> Provided material
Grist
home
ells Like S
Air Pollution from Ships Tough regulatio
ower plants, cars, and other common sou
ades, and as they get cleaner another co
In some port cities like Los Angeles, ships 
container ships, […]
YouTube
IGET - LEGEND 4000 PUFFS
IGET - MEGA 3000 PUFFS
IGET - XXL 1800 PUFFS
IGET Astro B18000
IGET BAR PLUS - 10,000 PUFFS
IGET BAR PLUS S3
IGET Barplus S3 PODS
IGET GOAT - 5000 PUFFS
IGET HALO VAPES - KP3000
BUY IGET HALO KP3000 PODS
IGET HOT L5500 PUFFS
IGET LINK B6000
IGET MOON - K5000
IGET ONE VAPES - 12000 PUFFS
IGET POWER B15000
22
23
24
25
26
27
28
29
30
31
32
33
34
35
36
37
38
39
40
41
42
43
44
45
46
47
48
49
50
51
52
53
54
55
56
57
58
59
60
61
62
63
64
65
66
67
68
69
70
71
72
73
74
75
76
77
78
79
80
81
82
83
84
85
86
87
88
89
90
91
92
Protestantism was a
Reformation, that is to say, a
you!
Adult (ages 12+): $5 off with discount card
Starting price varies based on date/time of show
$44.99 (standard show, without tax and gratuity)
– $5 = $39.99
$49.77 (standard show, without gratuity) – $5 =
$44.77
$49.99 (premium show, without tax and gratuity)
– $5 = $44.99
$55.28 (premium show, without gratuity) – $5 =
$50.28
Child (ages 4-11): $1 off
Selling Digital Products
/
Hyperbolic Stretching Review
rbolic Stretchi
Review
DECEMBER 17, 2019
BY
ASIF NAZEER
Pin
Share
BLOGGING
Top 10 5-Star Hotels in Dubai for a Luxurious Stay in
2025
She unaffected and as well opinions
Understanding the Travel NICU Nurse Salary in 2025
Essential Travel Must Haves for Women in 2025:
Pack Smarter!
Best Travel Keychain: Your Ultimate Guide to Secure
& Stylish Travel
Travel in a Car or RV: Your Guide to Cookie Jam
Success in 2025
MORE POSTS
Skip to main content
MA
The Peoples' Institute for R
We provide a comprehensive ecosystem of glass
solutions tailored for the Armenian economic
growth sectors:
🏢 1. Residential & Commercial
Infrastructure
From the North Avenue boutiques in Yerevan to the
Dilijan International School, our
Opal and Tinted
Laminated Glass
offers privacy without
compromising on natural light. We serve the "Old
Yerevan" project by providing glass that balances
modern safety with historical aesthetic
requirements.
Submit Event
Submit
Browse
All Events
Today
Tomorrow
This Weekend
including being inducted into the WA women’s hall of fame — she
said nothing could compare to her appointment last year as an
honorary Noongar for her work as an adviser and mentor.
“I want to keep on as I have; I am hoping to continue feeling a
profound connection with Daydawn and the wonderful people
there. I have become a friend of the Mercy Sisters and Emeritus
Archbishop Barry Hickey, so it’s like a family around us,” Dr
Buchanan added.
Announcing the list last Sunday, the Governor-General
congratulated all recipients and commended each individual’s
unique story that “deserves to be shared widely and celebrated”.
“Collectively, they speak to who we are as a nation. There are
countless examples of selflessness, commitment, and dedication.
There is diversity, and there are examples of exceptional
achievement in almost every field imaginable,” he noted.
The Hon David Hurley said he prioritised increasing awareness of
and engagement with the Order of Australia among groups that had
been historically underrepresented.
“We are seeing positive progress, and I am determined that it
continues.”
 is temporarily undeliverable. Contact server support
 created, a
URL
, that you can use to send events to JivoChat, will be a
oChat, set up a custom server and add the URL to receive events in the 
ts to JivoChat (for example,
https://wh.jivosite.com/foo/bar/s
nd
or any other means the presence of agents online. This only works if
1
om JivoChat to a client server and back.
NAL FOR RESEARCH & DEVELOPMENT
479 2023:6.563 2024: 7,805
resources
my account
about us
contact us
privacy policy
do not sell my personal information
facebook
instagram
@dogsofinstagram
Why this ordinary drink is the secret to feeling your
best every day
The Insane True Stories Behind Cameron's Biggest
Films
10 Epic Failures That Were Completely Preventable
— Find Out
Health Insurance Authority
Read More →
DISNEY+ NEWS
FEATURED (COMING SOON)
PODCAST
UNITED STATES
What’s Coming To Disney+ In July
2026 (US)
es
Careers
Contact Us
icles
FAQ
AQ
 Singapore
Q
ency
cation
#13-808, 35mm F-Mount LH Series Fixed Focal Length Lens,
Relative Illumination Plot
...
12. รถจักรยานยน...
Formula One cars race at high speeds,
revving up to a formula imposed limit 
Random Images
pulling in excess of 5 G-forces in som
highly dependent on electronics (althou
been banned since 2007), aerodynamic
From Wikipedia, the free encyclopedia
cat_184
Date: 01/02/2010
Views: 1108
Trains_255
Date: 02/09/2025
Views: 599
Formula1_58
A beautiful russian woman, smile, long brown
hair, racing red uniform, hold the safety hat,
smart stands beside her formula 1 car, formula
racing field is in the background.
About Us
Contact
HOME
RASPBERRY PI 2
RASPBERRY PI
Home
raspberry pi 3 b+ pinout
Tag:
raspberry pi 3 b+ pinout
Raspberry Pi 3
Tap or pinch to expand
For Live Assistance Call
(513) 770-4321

> Task statement
Retype every line of the data, keeping each one exactly as it is.

> Response
Grist
home
ells Like S
Air Pollution from Ships Tough regulatio
ower plants, cars, and other common sou
ades, and as they get cleaner another co
In some port cities like Los Angeles, ships 
container ships, […]
YouTube
IGET - LEGEND 4000 PUFFS
IGET - MEGA 3000 PUFFS
IGET - XXL 1800 PUFFS
IGET Astro B18000
IGET BAR PLUS - 10,000 PUFFS
IGET BAR PLUS S3
IGET Barplus S3 PODS
IGET GOAT - 5000 PUFFS
IGET HALO VAPES - KP3000
BUY IGET HALO KP3000 PODS
IGET HOT L5500 PUFFS
IGET LINK B6000
IGET MOON - K5000
IGET ONE VAPES - 12000 PUFFS
IGET POWER B15000
22
23
24
25
26
27
28
29
30
31
32
33
34
35
36
37
38
39
40
41
42
43
44
45
46
47
48
49
50
51
52
53
54
55
56
57
58
59
60
61
62
63
64
65
66
67
68
69
70
71
72
73
74
75
76
77
78
79
80
81
82
83
84
85
86
87
88
89
90
91
92
Protestantism was a
Reformation, that is to say, a
you!
Adult (ages 12+): $5 off with discount card
Starting price varies based on date/time of show
$44.99 (standard show, without tax and gratuity)
– $5 = $39.99
$49.77 (standard show, without gratuity) – $5 =
$44.77
$49.99 (premium show, without tax and gratuity)
– $5 = $44.99
$55.28 (premium show, without gratuity) – $5 =
$50.28
Child (ages 4-11): $1 off
Selling Digital Products
/
Hyperbolic Stretching Review
rbolic Stretchi
Review
DECEMBER 17, 2019
BY
ASIF NAZEER
Pin
Share
BLOGGING
Top 10 5-Star Hotels in Dubai for a Luxurious Stay in
2025
She unaffected and as well opinions
Understanding the Travel NICU Nurse Salary in 2025
Essential Travel Must Haves for Women in 2025:
Pack Smarter!
Best Travel Keychain: Your Ultimate Guide to Secure
& Stylish Travel
Travel in a Car or RV: Your Guide to Cookie Jam
Success in 2025
MORE POSTS
Skip to main content
MA
The Peoples' Institute for R
We provide a comprehensive ecosystem of glass
solutions tailored for the Armenian economic
growth sectors:
🏢 1. Residential & Commercial
Infrastructure
From the North Avenue boutiques in Yerevan to the
Dilijan International School, our
Opal and Tinted
Laminated Glass
offers privacy without
compromising on natural light. We serve the "Old
Yerevan" project by providing glass that balances
modern safety with historical aesthetic
requirements.
Submit Event
Submit
Browse
All Events
Today
Tomorrow
This Weekend
including being inducted into the WA women’s hall of fame — she
said nothing could compare to her appointment last year as an
honorary Noongar for her work as an adviser and mentor.
“I want to keep on as I have; I am hoping to continue feeling a
profound connection with Daydawn and the wonderful people
there. I have become a friend of the Mercy Sisters and Emeritus
Archbishop Barry Hickey, so it’s like a family around us,” Dr
Buchanan added.
Announcing the list last Sunday, the Governor-General
congratulated all recipients and commended each individual’s
unique story that “deserves to be shared widely and celebrated”.
“Collectively, they speak to who we are as a nation. There are
countless examples of selflessness, commitment, and dedication.
There is diversity, and there are examples of exceptional
achievement in almost every field imaginable,” he noted.
The Hon David Hurley said he prioritised increasing awareness of
and engagement with the Order of Australia among groups that had
been historically underrepresented.
“We are seeing positive progress, and I am determined that it
continues.”
 is temporarily undeliverable. Contact server support
 created, a
URL
, that you can use to send events to JivoChat, will be a
oChat, set up a custom server and add the URL to receive events in the 
ts to JivoChat (for example,
https://wh.jivosite.com/foo/bar/s
nd
or any other means the presence of agents online. This only works if
1
om JivoChat to a client server and back.
NAL FOR RESEARCH & DEVELOPMENT
479 2023:6.563 2024: 7,805
resources
my account
about us
contact us
privacy policy
do not sell my personal information
facebook
instagram
@dogsofinstagram
Why this ordinary drink is the secret to feeling your
best every day
The Insane True Stories Behind Cameron's Biggest
Films
10 Epic Failures That Were Completely Preventable
— Find Out
Health Insurance Authority
Read More →
DISNEY+ NEWS
FEATURED (COMING SOON)
PODCAST
UNITED STATES
What’s Coming To Disney+ In July
2026 (US)
es
Careers
Contact Us
icles
FAQ
AQ
 Singapore
Q
ency
cation
#13-808, 35mm F-Mount LH Series Fixed Focal Length Lens,
Relative Illumination Plot
...
12. รถจักรยานยน...
Formula One cars race at high speeds,
revving up to a formula imposed limit 
Random Images
pulling in excess of 5 G-forces in som
highly dependent on electronics (althou
been banned since 2007), aerodynamic
From Wikipedia, the free encyclopedia
cat_184
Date: 01/02/2010
Views: 1108
Trains_255
Date: 02/09/2025
Views: 599
Formula1_58
A beautiful russian woman, smile, long brown
hair, racing red uniform, hold the safety hat,
smart stands beside her formula 1 car, formula
racing field is in the background.
About Us
Contact
HOME
RASPBERRY PI 2
RASPBERRY PI
Home
raspberry pi 3 b+ pinout
Tag:
raspberry pi 3 b+ pinout
Raspberry Pi 3
Tap or pinch to expand
For Live Assistance Call
(513) 770-4321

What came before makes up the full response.